SECTION DE TEXTE:
►

Nous les avions découverts l’année dernière dans le déjanté Ultra Girl contre Schopenhauer, L’Envolée Culturelle a eu la chance de rencontrer cette semaine la Cie de Onze à Trois heures, David Bescond, Sahra Daugreilh, Laure Giappiconi et Cédric Roulliat pour discuter de leur nouvelle création, Josie Harcœur, qui est présentée au Théâtre des Célestins jusqu’au 21 février. (Bannière : © Cédric Rouillat)

- Pouvez-vous nous parler de votre parcours et vous présenter ?
Cédric : Alors, déjà, deux d’entre nous viennent de l’ENSATT, de la Scène sur Saône (deux écoles de théâtre, ndlr), donc on a des racines lyonnaises pour les études, pour la provenance. Pour ma part, je suis lyonnais. Je suis photographe et metteur en scène..
Laure : Tous les trois avons travaillé comme modèles pour Cédric, à la base, qui est aussi photographe. C’est comme ça que l’on s’est connus. Puis nous avons commencé à travailler ensemble au théâtre.

◄

TRAVAIL DEMANDÉ A:
Répondez à ces questions sur l'entretien avec la compagnie de Onze à Trois heures :
(i) Dans quel théâtre et jusqu'à quelle date la création Josie Harcœur est-elle présentée ?
(ii) Quels sont les deux métiers que Cédric déclare exercer ?
(iii) D'après Laure, comment les membres de la compagnie se sont-ils connus ?
TRAVAIL DEMANDÉ B: Rédigez la suite de l'entretien avec la compagnie de Onze à Trois heures, à partir de la dernière réplique de Laure.

DONNÉES FOURNIES:
►

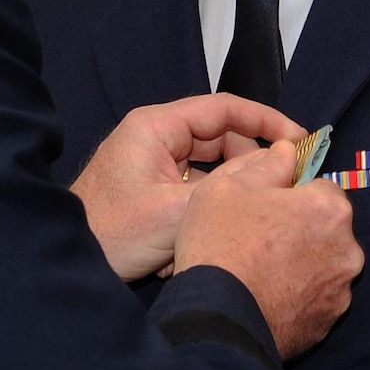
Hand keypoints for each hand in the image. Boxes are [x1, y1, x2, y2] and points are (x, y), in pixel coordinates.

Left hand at [72, 94, 301, 280]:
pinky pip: (192, 192)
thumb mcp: (179, 211)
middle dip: (247, 169)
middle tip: (279, 193)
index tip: (300, 142)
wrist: (69, 261)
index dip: (267, 122)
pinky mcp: (151, 189)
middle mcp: (156, 138)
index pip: (225, 108)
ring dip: (220, 200)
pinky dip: (200, 215)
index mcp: (157, 127)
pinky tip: (188, 246)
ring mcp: (153, 164)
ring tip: (220, 229)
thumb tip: (276, 170)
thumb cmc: (112, 232)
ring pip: (210, 171)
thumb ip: (230, 187)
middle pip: (222, 140)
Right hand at [173, 141, 361, 357]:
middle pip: (325, 228)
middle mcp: (347, 249)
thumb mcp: (229, 186)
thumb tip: (288, 151)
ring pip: (321, 264)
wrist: (216, 319)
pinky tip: (265, 296)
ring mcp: (340, 291)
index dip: (291, 193)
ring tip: (259, 271)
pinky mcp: (327, 323)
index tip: (264, 205)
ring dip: (301, 263)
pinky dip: (297, 295)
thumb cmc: (220, 245)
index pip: (320, 187)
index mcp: (329, 208)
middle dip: (300, 229)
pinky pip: (314, 298)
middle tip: (258, 238)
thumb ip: (268, 164)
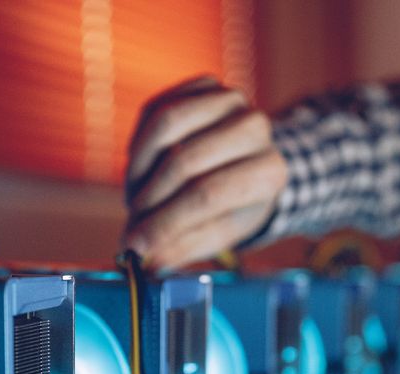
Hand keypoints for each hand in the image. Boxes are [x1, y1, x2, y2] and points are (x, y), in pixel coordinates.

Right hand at [122, 76, 287, 268]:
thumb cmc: (234, 204)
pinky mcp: (205, 86)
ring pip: (165, 126)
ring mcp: (231, 100)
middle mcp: (256, 128)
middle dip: (148, 198)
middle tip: (130, 223)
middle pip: (183, 161)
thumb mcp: (219, 233)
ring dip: (138, 168)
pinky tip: (142, 169)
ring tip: (134, 197)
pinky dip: (140, 145)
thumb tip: (147, 261)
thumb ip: (184, 247)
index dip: (164, 221)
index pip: (207, 195)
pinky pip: (155, 110)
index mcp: (269, 171)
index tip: (135, 245)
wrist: (249, 162)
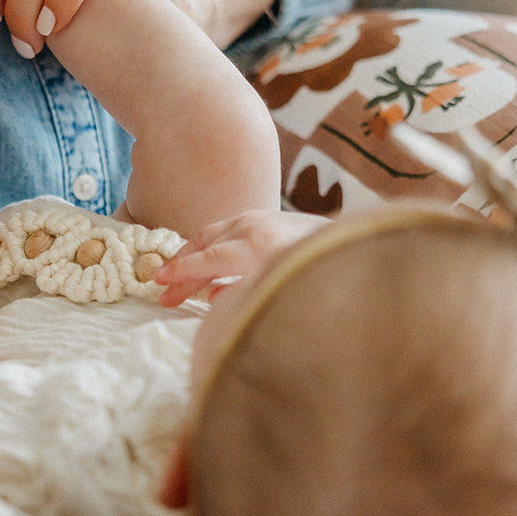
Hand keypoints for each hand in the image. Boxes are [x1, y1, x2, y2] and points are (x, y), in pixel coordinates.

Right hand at [152, 209, 328, 306]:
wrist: (358, 243)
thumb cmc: (321, 274)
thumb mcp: (280, 288)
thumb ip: (243, 293)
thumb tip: (213, 297)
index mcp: (258, 247)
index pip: (208, 260)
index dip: (180, 273)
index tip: (158, 283)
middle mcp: (255, 228)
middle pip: (205, 248)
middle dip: (181, 270)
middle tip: (161, 291)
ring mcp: (261, 219)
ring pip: (213, 235)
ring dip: (193, 257)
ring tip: (176, 280)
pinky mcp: (267, 218)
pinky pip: (228, 232)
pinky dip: (212, 248)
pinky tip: (209, 272)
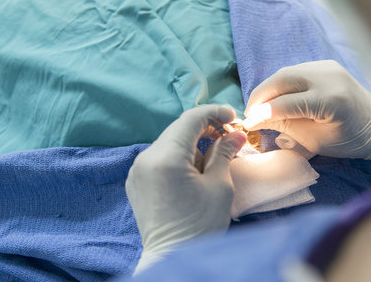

◄

ZONE DE RÉPONSE A:
(i) Au Théâtre des Célestins, jusqu'au 21 février.
(ii) Photographe et metteur en scène.
(iii) Ils avaient tous les trois travaillé comme modèles pour Cédric.

ZONE DE RÉPONSE B:
- Ce que l’on sait de Josie Harcoeur, c’est ce qu’on en lit sur le programme des Célestins. Est-ce que vous pouvez nous en dire un peu plus sur ce dont parle le spectacle ?
Cédric : Ce sont plutôt des thèmes qui ont donné naissance à la pièce. Et ces thèmes, ce sont le souvenir, l’identification, la culture populaire, l’âge, le temps. C’est une pièce sur le temps, sur l’écoulement du temps et les différentes échelles temporelles puisqu’on fait des aller-retours entre le passé et le présent, et vers le futur également. Quand on démarre un projet, on a des images, on a des thèmes mais il y a une part d’instinct aussi. En fait, mon mode de travail fonctionnait ainsi : je faisais une première mouture du texte, on en parlait à la table tous les quatre, on ajoutait des tas de choses et puis deux, trois mois plus tard, on avait une autre mouture. Et puis en parallèle avec Laurent Péju, le compositeur, on a commencé très tôt à faire des recherches sur l’univers de la variété française ; on est partis dans toutes les directions avant de se recentrer dernièrement sur deux axes pour la musique. Le texte influençait la composition, et parfois c’était l’inverse. Tout s’est imbriqué. On a travaillé par strates en fait. Chacun a mélangé son sang, son ADN.

- Un peu comme pour votre première pièce, Ultra Girl contre Schopenhauer [ndlr : sa première mise en scène, présentée en 2019] ?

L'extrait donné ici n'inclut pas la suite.